Like other people on that Obama conference call today, I noticed campaign manager David Plouffe spending an awful lot of time talking about why a vote for John Edwards is essentially a wasted vote, since (Plouffe claimed) he doesn't really have the resources or the organization to compete after Iowa. It's possible that the Obama people see Edwards as the candidate with momentum in the home stretch. Or it's possible that Obama and Edwards are just competing for the same bloc of voters--pro-reform, skeptical of Hillary. (Or both.) Tough to say, really.

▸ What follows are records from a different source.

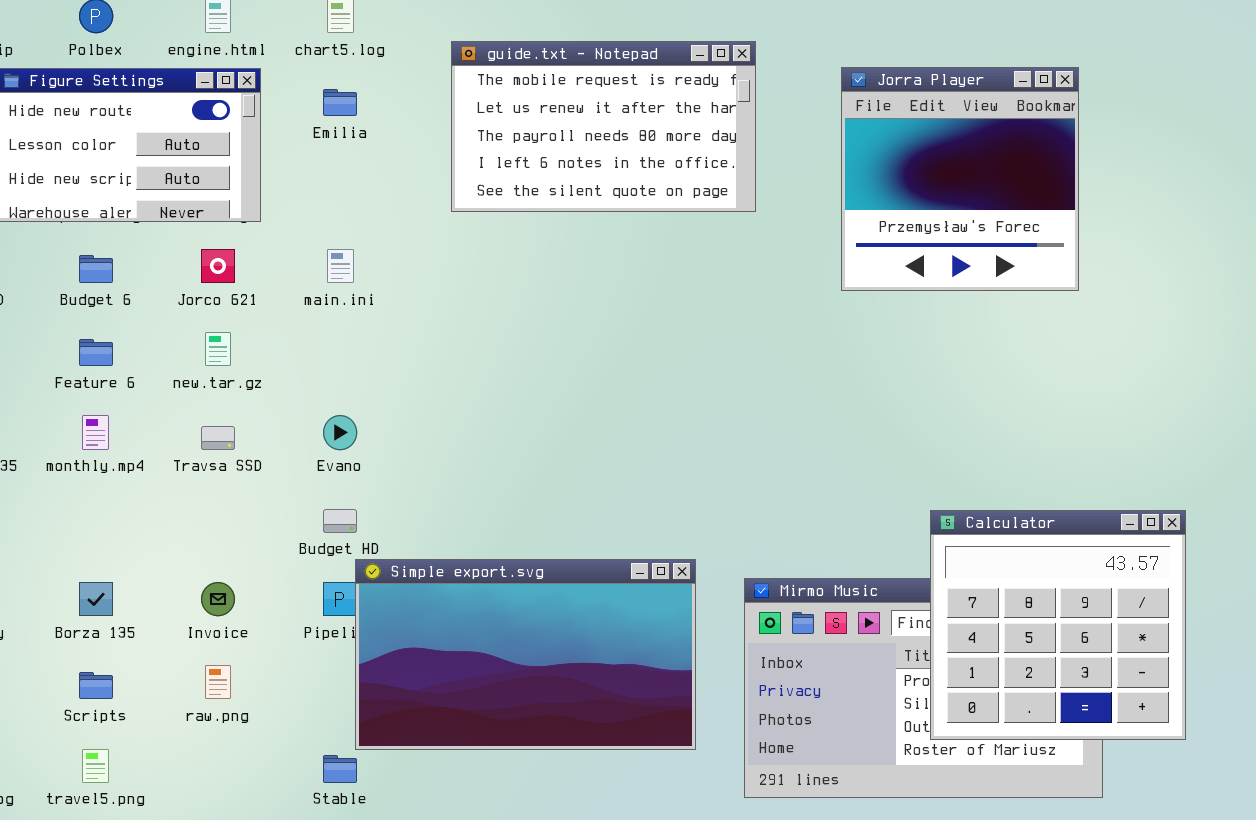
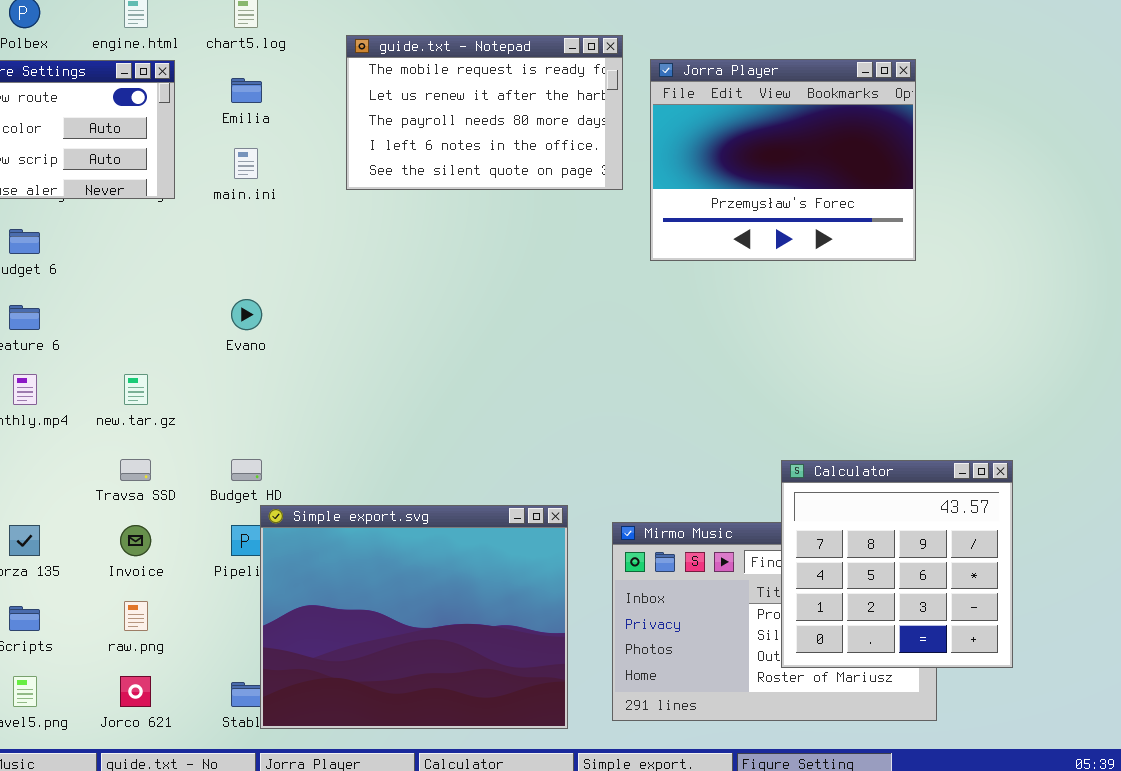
Jorra Player: [841,67,1079,291] -> [650,59,916,261], resized
Jorco 621: [201,249,235,283] -> [120,676,151,707], moved
main.ini: [327,249,354,283] -> [234,148,258,179], moved
new.tar.gz: [205,332,231,366] -> [124,374,148,405], moved
Evano: [323,415,357,450] -> [231,299,262,330], moved
Travsa SSD: [201,426,235,450] -> [120,459,151,481], moved
Simple export.svg: [355,559,696,750] -> [260,505,568,729], resized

Also, Ambinder says some reporters are speculating that the call was intended to pre-empt what will be lousy numbers for Obama in tonight's Des Moines Register poll. For what it's worth, I did get the sense Plouffe was basically saying: Don't read too much into the polls. We have the best organization, which is going to be the difference here.
Relatedly, Plouffe said at one point, "We've consistently led ... among those definitely attending [the caucuses] in our internal research… We're focused on how we're doing among those deadset on going to that caucus room Thursday night." In my contemporaneous notes, I wrote, "Probably trailing among likely voters"--which, obviously, is what polls report.
That said, don't reflexively discount the importance of what Plouffe's saying here. Having a lead among definite attendees is not nothing (though it does somewhat muddle the CW about a big turnout being good for Obama.)